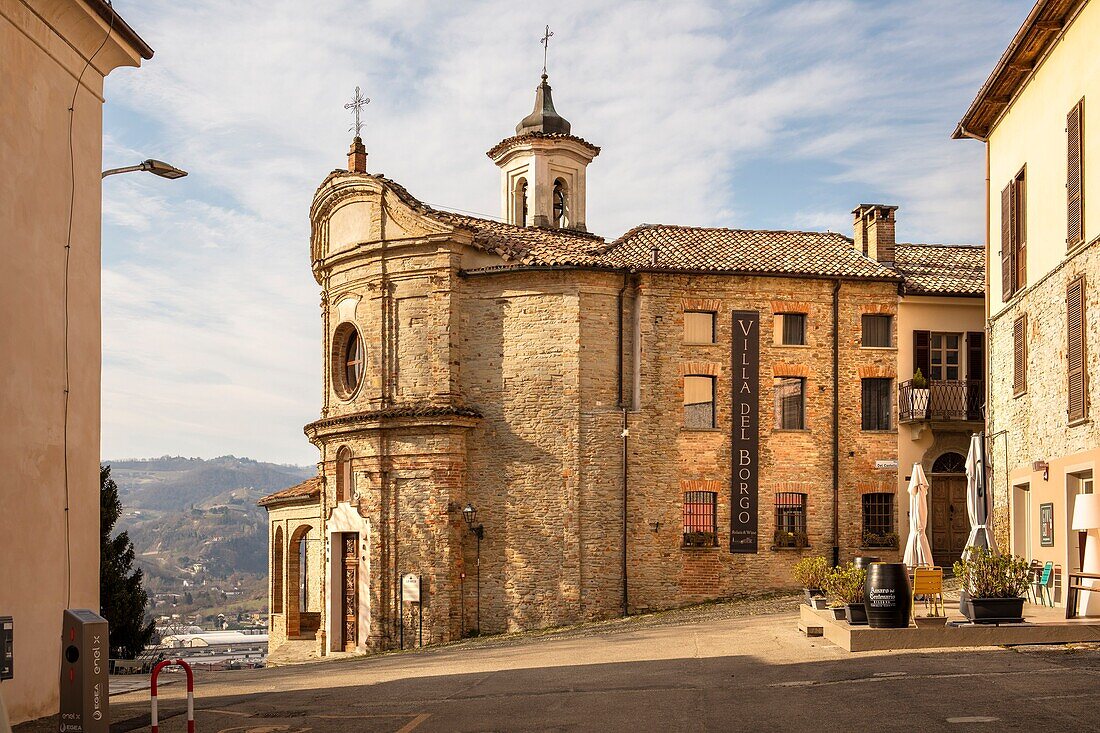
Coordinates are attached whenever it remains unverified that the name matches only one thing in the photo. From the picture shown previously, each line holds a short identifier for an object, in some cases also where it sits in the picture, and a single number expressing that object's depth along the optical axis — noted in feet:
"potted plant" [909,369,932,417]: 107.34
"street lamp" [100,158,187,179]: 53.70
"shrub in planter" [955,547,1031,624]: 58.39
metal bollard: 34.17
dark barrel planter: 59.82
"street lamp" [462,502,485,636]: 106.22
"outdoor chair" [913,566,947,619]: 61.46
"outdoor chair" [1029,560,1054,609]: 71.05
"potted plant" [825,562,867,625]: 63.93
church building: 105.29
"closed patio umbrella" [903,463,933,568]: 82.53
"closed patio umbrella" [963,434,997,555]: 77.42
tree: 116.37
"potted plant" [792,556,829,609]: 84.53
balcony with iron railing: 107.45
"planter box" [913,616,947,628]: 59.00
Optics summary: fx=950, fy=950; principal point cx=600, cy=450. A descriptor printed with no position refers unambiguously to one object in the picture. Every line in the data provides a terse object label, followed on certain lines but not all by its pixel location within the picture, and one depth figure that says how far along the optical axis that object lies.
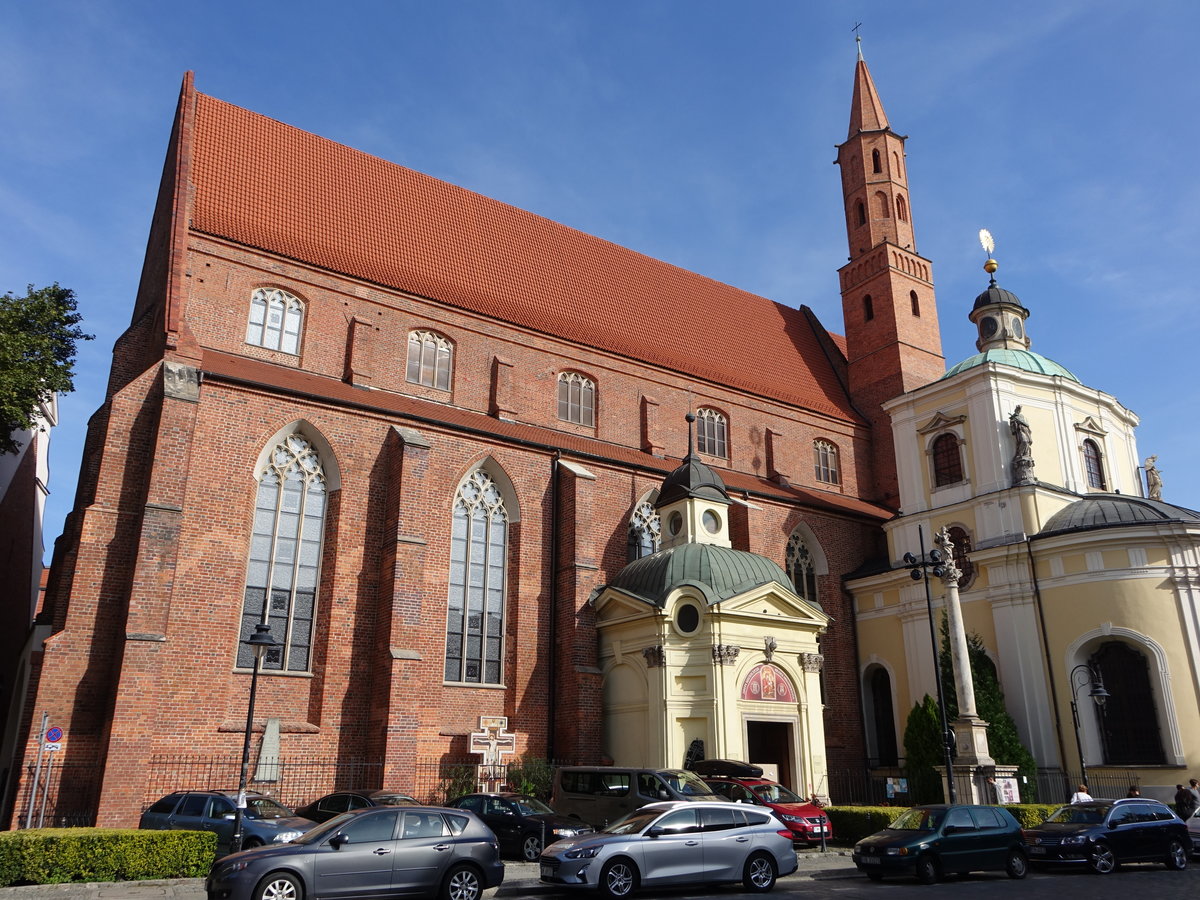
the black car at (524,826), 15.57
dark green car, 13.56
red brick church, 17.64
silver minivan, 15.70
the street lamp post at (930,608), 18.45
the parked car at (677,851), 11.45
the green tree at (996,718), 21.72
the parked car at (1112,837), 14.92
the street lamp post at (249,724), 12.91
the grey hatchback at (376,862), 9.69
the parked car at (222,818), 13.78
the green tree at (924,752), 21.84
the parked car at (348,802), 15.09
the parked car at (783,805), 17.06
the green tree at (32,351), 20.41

┄┄┄┄┄┄

• [Prompt]: Retype all the data exactly, please, without pictures.

• [Exercise output]:
Coordinates are attached whenever it remains unverified that the name matches only one thing in the photo. From the picture shown previously, each line holds a short identifier for an object, in some cases also where it sits in the picture, and a single number expressing that object's depth along the optical axis — noted in feet:
"potted plant" [909,369,932,417]: 107.34
"street lamp" [100,158,187,179]: 53.70
"shrub in planter" [955,547,1031,624]: 58.39
metal bollard: 34.17
dark barrel planter: 59.82
"street lamp" [462,502,485,636]: 106.22
"outdoor chair" [913,566,947,619]: 61.46
"outdoor chair" [1029,560,1054,609]: 71.05
"potted plant" [825,562,867,625]: 63.93
church building: 105.29
"closed patio umbrella" [903,463,933,568]: 82.53
"closed patio umbrella" [963,434,997,555]: 77.42
tree: 116.37
"potted plant" [792,556,829,609]: 84.53
balcony with iron railing: 107.45
"planter box" [913,616,947,628]: 59.00
Optics summary: fx=950, fy=950; principal point cx=600, cy=450. A descriptor printed with no position refers unambiguously to one object in the picture. Every line in the data provides a terse object label, followed on certain lines but not all by its pixel location within the picture, and one depth figure that says how far along the optical axis that object lies.
the black car at (524,826), 15.57
dark green car, 13.56
red brick church, 17.64
silver minivan, 15.70
the street lamp post at (930,608), 18.45
the parked car at (677,851), 11.45
the green tree at (996,718), 21.72
the parked car at (1112,837), 14.92
the street lamp post at (249,724), 12.91
the grey hatchback at (376,862), 9.69
the parked car at (222,818), 13.78
the green tree at (924,752), 21.84
the parked car at (348,802), 15.09
the parked car at (783,805), 17.06
the green tree at (32,351), 20.41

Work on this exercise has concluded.